(Raw data Opens)

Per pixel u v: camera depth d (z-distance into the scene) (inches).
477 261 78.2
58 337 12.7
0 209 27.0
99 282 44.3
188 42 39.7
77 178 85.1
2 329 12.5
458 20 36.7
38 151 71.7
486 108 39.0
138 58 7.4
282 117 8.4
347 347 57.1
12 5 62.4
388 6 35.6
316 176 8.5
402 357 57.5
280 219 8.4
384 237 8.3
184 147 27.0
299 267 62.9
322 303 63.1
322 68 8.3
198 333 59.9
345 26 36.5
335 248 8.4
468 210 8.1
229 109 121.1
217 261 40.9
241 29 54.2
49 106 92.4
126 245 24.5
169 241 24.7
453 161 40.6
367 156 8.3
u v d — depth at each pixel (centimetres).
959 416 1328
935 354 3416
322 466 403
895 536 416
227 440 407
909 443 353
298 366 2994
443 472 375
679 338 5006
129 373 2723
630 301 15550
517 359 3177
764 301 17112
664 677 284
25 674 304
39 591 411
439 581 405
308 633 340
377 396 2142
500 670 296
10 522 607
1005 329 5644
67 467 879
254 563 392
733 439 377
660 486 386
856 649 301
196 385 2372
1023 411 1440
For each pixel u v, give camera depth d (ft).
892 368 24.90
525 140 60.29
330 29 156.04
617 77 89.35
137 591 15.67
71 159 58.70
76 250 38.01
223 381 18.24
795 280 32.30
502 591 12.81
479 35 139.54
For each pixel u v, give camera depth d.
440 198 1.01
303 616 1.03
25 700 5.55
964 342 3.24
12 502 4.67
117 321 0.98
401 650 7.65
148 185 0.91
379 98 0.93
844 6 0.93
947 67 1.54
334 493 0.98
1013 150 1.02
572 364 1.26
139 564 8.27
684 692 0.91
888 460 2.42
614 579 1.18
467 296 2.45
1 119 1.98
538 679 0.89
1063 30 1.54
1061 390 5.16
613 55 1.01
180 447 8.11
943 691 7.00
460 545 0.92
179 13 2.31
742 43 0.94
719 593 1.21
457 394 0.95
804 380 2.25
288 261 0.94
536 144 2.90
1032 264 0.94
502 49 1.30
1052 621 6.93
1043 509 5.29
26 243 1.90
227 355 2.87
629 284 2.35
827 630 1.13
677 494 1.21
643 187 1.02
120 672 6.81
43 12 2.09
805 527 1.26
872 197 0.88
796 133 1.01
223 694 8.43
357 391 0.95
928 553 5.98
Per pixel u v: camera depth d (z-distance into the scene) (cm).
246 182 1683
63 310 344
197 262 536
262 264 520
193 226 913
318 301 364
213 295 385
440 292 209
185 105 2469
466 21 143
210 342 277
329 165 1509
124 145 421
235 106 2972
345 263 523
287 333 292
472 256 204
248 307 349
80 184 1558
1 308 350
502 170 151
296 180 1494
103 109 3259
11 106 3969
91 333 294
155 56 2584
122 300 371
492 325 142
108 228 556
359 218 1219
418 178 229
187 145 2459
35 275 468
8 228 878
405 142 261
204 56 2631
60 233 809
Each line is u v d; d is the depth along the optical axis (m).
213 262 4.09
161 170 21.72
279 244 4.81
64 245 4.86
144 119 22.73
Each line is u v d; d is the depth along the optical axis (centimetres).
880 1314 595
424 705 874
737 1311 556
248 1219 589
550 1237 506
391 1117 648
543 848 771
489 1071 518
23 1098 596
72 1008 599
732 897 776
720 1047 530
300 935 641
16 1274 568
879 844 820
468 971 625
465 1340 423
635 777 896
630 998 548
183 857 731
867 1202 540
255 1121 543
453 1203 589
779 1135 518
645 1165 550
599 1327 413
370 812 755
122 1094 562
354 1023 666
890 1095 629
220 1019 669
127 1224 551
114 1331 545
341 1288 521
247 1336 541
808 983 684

(Raw data Closes)

→ Exercise instructions
Find every line above where the word "optical" occurs, and copy that line.

→ The completed task
Each line is u v d; d is the depth along the optical axis (m).
Each line is u v d; d is the depth along the optical axis (centimetres).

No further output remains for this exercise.